Task to carry out →
Copy every line of the records below that holds the word "shift".

(Stored data entries)
· · · · ·
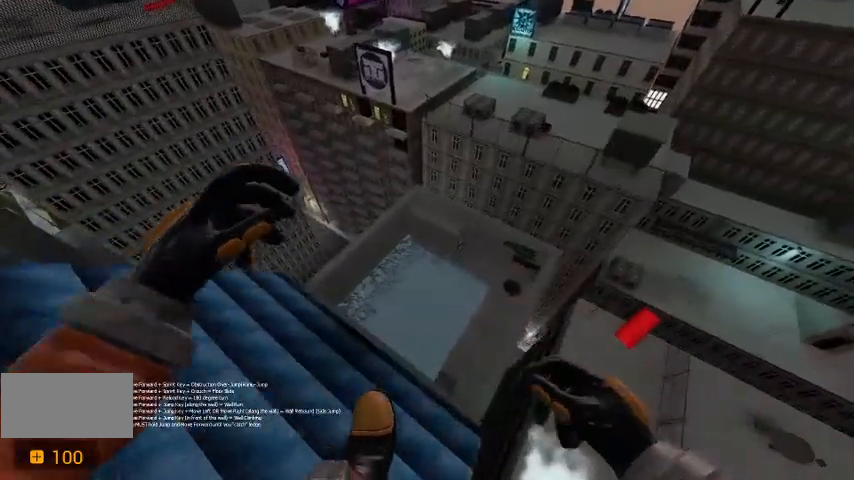
{"keys": [], "events": [[100, "d", "down"], [133, "w", "up"], [167, "d", "up"]]}
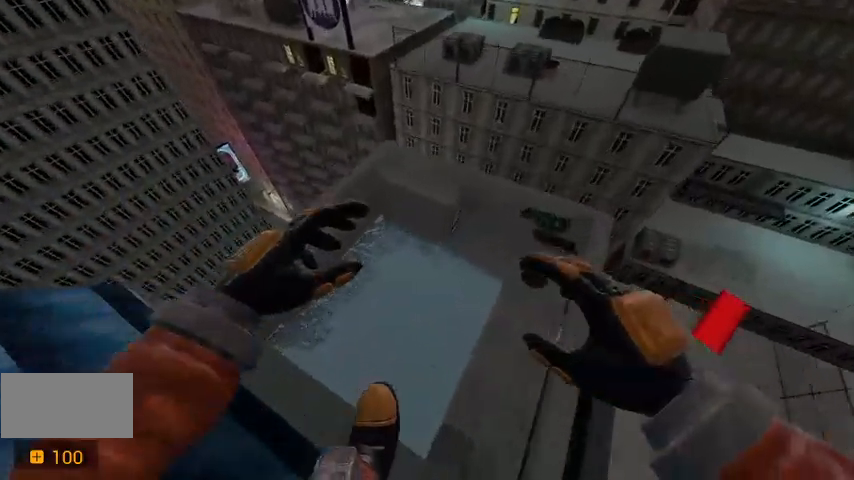
{"keys": [], "events": [[33, "w", "down"], [100, "a", "down"], [333, "a", "up"], [333, "w", "up"]]}
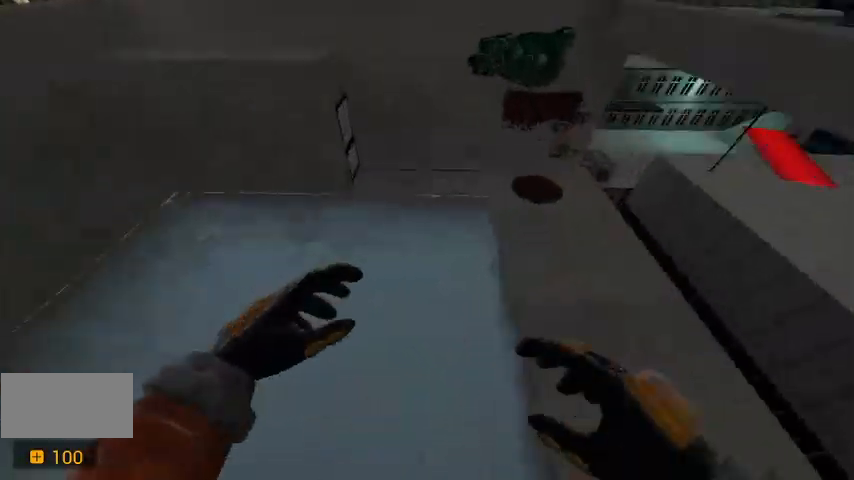
{"keys": ["space", "w"], "events": [[167, "space", "down"], [267, "w", "down"]]}
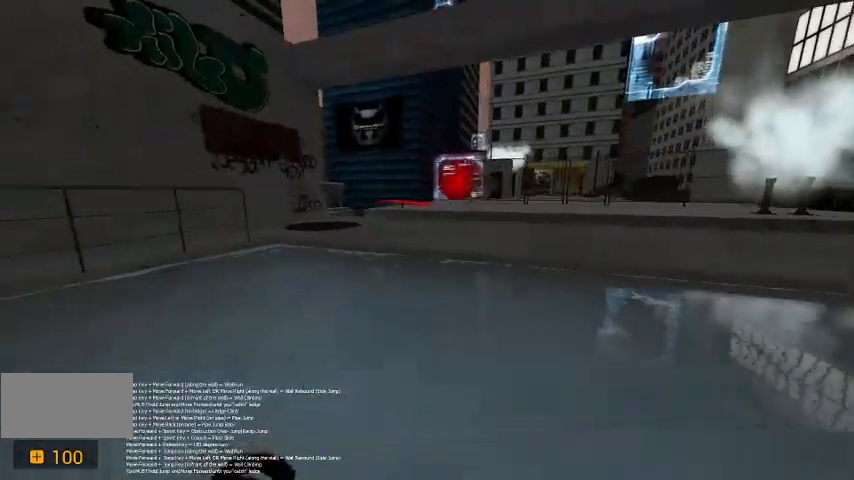
{"keys": ["d", "w"], "events": [[233, "d", "down"], [400, "space", "up"]]}
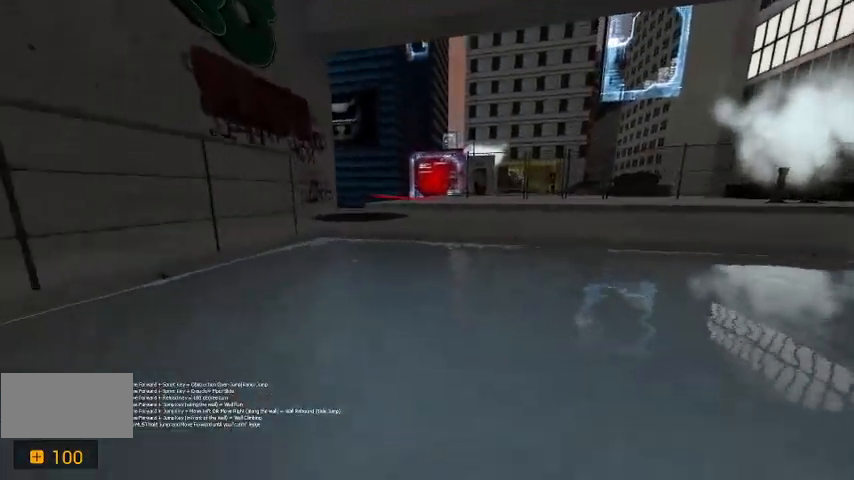
{"keys": ["space", "w"], "events": [[233, "d", "up"], [400, "space", "down"]]}
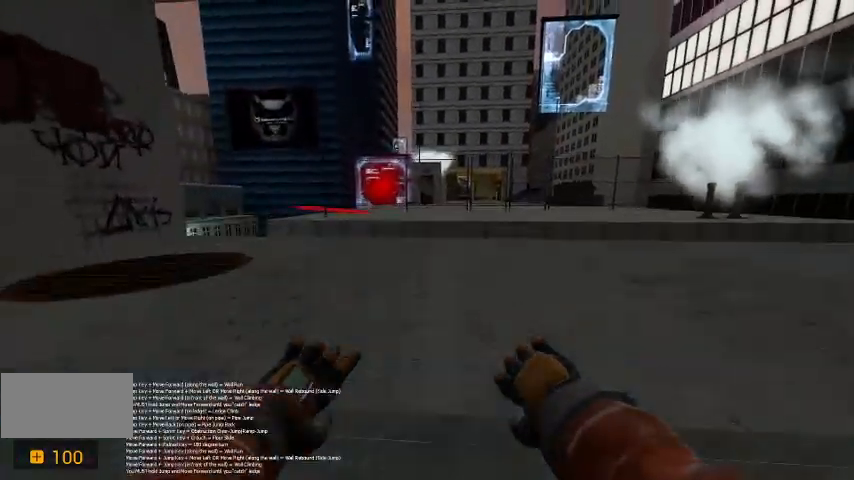
{"keys": ["w"], "events": [[433, "space", "up"]]}
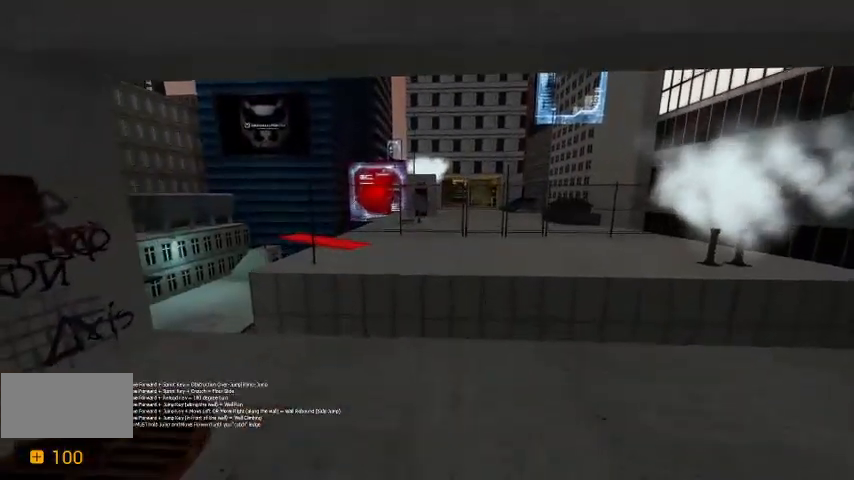
{"keys": ["w"], "events": [[33, "w", "up"], [267, "w", "down"]]}
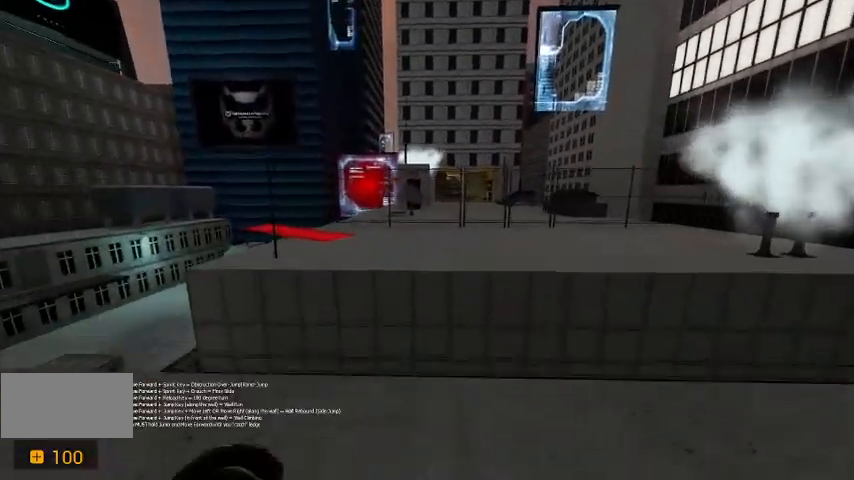
{"keys": [], "events": [[67, "shift", "down"], [167, "space", "down"], [233, "shift", "up"], [333, "space", "up"], [400, "w", "up"]]}
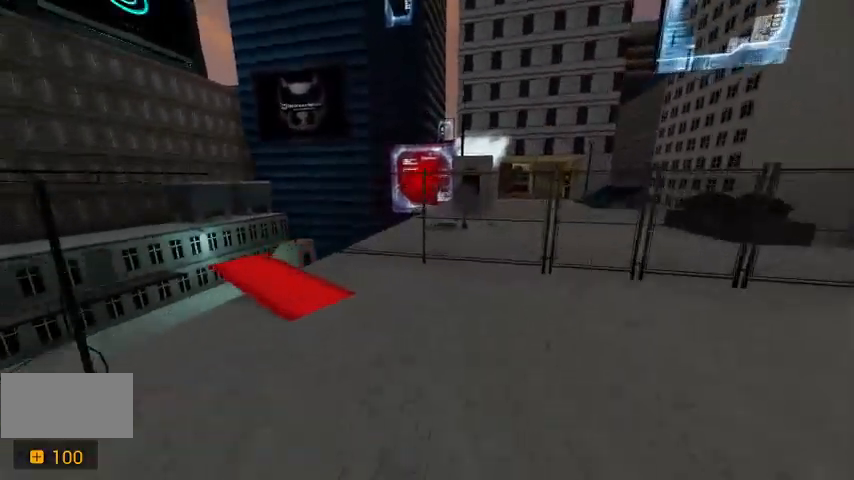
{"keys": ["d"], "events": [[67, "a", "down"], [333, "a", "up"], [467, "d", "down"]]}
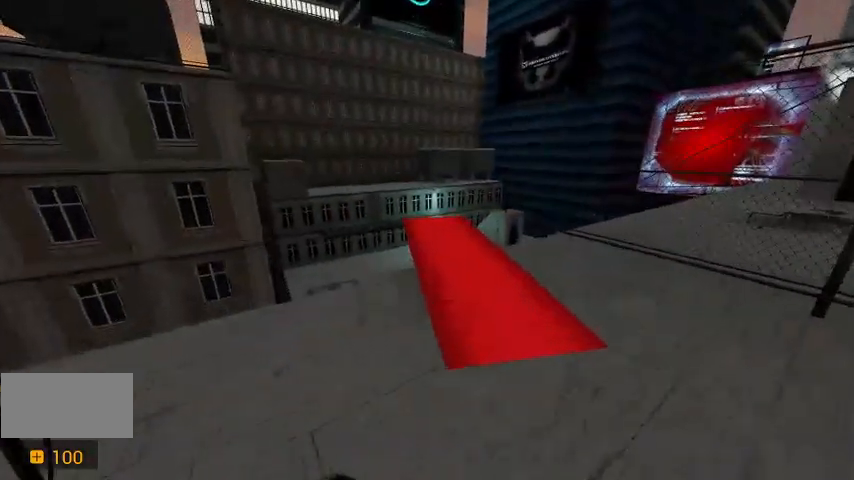
{"keys": [], "events": [[100, "d", "up"], [167, "w", "down"], [233, "shift", "down"], [500, "shift", "up"], [500, "w", "up"]]}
· · · · ·
Task response →
{"keys": [], "events": [[67, "shift", "down"], [167, "space", "down"], [233, "shift", "up"], [333, "space", "up"], [400, "w", "up"]]}
{"keys": [], "events": [[100, "d", "up"], [167, "w", "down"], [233, "shift", "down"], [500, "shift", "up"], [500, "w", "up"]]}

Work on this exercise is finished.